Career ideas: brings together UVM alums to talk about how their studies of neuroscience helped prepare them for jobs in health care, research, nonprofits, and more. Usually offered in March.


In general, Neuroscience faculty advisors often have about 50-60 assigned advisees so we provide here an overview of advising issues to facilitate the process. In general, you can expect a solid advising session to include some or all of the following:

    -Your faculty advisor will assist you in assessing your progress toward academic and career goals, and help you understand the requirements and policies for your major and degree.

    -Your faculty advisor will respond to your questions related to specific courses that meet your academic goals.

    -You and your advisor can jointly develop an action plan for reaching your academic goals.

    -You and your advisor will discuss your grade point average, and, if appropriate, specific strategies to improve your grade point average.

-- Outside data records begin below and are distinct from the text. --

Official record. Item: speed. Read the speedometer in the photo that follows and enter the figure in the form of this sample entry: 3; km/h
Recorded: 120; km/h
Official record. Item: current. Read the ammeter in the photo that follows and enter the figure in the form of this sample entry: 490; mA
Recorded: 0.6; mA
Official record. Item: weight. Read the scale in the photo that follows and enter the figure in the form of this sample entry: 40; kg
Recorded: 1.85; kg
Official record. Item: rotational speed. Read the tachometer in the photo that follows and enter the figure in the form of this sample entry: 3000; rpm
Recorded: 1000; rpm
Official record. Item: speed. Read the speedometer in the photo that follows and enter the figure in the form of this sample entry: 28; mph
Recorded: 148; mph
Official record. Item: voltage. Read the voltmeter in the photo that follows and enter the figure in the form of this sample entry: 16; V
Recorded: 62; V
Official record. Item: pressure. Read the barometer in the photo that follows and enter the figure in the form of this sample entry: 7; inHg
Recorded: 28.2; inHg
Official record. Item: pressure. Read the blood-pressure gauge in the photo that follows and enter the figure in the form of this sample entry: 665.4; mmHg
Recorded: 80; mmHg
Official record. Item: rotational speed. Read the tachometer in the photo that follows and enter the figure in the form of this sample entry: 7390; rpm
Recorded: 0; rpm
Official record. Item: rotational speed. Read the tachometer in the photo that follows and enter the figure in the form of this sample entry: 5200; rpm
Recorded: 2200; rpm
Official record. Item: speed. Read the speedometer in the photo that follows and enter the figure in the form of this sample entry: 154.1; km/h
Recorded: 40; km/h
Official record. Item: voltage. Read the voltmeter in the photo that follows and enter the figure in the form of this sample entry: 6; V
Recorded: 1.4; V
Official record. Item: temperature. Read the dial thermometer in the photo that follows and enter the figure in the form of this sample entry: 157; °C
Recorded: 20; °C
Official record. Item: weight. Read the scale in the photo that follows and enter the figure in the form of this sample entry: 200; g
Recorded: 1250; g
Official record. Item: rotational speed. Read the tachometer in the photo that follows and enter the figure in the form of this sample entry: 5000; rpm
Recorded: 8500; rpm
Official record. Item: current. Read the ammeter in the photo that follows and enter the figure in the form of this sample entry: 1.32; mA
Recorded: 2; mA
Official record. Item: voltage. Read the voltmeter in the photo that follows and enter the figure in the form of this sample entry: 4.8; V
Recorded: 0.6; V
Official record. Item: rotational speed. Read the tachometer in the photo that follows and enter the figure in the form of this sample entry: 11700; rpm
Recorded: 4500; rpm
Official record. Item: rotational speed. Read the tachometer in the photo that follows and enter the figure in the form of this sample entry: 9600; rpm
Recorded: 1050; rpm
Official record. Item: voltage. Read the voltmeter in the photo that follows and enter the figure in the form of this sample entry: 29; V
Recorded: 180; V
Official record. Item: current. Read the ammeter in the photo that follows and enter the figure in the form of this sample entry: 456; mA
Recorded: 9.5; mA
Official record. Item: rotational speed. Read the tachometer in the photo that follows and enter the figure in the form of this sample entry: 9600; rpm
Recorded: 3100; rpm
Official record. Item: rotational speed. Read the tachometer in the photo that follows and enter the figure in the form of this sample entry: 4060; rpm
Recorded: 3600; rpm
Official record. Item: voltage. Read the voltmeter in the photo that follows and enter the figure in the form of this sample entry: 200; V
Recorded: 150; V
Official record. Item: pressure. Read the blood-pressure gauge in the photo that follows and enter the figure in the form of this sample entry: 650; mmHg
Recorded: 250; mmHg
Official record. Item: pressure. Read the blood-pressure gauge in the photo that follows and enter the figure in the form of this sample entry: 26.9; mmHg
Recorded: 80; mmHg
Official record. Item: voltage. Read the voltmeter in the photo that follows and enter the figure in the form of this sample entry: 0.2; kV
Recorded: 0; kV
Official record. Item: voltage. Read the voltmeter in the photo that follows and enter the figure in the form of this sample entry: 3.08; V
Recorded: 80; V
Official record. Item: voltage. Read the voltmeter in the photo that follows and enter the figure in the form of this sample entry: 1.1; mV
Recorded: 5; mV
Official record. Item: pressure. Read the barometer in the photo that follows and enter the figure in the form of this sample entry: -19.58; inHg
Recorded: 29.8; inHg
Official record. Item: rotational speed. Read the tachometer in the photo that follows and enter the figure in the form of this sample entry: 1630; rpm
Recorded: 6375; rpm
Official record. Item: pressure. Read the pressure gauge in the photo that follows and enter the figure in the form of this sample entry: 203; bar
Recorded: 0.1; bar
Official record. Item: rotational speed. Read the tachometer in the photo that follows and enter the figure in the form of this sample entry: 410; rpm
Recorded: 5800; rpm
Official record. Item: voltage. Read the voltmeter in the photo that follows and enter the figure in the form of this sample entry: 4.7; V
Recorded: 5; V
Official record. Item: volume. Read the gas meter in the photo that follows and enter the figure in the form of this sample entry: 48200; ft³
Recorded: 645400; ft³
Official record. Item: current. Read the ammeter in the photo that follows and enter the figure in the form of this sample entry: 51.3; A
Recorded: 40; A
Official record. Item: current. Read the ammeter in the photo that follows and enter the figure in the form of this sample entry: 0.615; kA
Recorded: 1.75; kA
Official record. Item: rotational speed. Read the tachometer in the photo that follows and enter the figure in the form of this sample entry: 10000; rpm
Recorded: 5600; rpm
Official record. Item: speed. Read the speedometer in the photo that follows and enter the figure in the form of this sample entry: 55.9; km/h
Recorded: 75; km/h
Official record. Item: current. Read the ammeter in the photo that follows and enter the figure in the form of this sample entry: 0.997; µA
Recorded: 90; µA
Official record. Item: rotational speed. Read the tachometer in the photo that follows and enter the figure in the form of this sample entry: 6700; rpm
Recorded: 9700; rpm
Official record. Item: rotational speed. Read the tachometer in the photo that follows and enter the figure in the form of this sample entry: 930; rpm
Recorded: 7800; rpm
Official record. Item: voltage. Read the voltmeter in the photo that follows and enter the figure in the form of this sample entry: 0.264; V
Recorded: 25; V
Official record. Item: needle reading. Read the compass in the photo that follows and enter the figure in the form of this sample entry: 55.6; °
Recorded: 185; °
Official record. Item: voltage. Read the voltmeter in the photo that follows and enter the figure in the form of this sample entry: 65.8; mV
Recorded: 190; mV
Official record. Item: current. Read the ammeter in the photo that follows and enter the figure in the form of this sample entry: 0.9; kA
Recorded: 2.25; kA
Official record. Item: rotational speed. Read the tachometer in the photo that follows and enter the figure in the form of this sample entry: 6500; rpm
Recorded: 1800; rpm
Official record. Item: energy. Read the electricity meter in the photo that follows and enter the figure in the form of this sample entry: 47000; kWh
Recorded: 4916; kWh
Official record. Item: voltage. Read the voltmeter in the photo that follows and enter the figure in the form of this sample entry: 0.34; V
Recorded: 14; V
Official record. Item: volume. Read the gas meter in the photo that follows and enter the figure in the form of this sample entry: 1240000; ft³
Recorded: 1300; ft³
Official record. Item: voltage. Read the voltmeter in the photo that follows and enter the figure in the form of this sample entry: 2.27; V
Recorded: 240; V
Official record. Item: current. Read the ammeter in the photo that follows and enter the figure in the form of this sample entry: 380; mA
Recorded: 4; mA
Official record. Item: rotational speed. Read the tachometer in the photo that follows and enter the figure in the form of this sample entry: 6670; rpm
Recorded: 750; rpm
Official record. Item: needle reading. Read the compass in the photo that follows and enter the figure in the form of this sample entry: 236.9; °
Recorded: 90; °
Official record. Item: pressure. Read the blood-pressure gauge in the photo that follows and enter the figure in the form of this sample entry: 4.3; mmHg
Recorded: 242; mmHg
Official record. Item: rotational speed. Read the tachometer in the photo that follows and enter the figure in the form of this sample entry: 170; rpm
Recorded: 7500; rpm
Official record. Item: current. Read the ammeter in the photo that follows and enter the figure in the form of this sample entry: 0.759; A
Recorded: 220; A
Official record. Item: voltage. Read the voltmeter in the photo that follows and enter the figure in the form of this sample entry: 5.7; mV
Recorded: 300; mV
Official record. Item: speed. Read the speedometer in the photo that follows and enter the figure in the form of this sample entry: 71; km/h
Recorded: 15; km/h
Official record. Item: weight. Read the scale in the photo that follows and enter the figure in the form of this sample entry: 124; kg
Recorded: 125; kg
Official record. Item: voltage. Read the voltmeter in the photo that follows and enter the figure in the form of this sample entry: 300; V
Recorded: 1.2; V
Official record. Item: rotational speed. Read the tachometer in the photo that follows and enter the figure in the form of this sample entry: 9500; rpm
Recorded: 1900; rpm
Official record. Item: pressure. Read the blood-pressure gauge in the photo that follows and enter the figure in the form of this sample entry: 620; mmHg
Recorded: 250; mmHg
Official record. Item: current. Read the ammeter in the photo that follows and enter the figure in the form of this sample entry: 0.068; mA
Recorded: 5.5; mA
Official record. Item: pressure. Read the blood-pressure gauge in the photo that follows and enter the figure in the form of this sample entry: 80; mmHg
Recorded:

    -Your advisor will help you identify student services on campus that may be particularly appropriate for your needs and interests.

    -Your advisor will help you pursue opportunities for undergraduate honors, research, and career advice should you be interested.

    -Your advisor will listen to and respect the decisions you make regarding your UVM education and career goals but will NOT MAKE THESE DECISIONS FOR YOU OR TAKE RESPONSIBILITY FOR MAKING THESE DECISIONS. THIS RESPONSIBILITY RESTS SQUARELY WITH YOU!